I see a lot of opportunities in Asia: there is a lot of investment demand and interest to diversify to find arbitrage. So, from both a borrower and investor viewpoint, I think Asian currencies will become much more interesting. The different time zone makes things difficult, however, because you only have a few hours a day, so it is not easy to arrange things: you always enter the market at the end of their day. And obviously a lot of people are not aware of Asian currencies, having no natural closeness to this area, whereas Eastern Europe is something at least every European has some idea of.

In Latin America, I see a lot of interesting things coming out. I look at Argentina, where we have double-digit yields, and there is possibly an interesting window opening soon. I do not know whether the story is as good as Brazil’s, but I definitely see interest in certain Latin American currencies.

If you look at Africa, most yields are pretty low bearing in mind what is actually happening on this continent. Relative to risk, my personal perception is that we will see some transactions, but it will not become a market like Turkish lira.

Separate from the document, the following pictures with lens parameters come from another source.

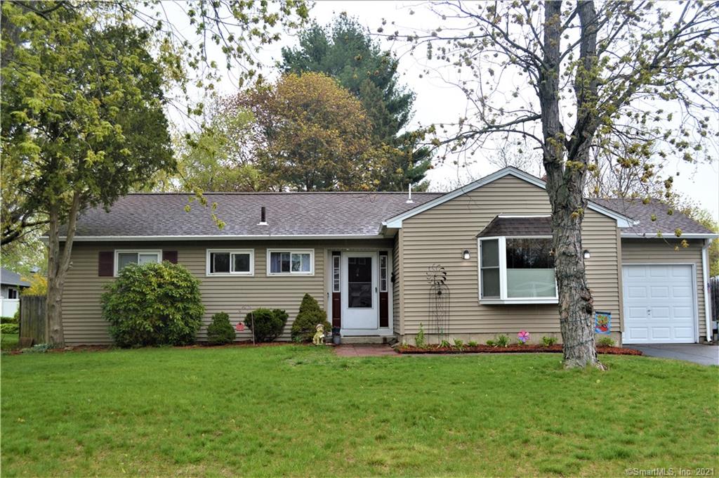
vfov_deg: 36.8
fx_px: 718
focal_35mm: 36
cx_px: 360
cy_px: 239
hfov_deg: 53.2
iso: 220
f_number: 5.6
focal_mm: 24
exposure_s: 1/125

We have been through a big phase of positive development overall in niche currencies, and we are now entering markets that have historically been regarded as emerging markets. Five years ago, people were looking at Norwegian kroner, now we are talking about Turkish lire. How much deeper can it go? I do not know. It has to do with asset competition: at some stage maybe the equity markets are offering a better bet than fixed-income markets. The initiator will be the investor. When the investor comes and says he wants some exposure in that area, I am sure the banks will look at this in greater detail.

David Smith: The biggest factors are settlement and currency issues. In Turkey, decimalisation reinvigorated that market, obviously held by high yields.

I think Brazil has strong investor interest. We are seeing issuance in excess of US$3 to US$4 billion a year over the last three years in Brazilian-linked products. Asian currencies are all very interesting to investors looking to diversify, but most of them are non-deliverable. Institutional investors have access to those markets through synthetic structures but, if they became settlement currencies, you would see another kind of growth there.

I think in terms of the really big markets, those that have longevity invariably have relatively sophisticated banking markets. South Africa has been around for a very long period of time and has a very sophisticated banking market and investor base. You will see the same result in Mexico and you have the capacity in Brazil and in Chile in terms of a fairly active domestic investor community that will grow and support the market.

If you look at Asia and India, that is very interesting. Obviously, a massive population base, a very big banking sector and high yields, but you also have exchange controls. So you will see strong growth out of those areas just by virtue of the sheer magnitude of the economies concerned.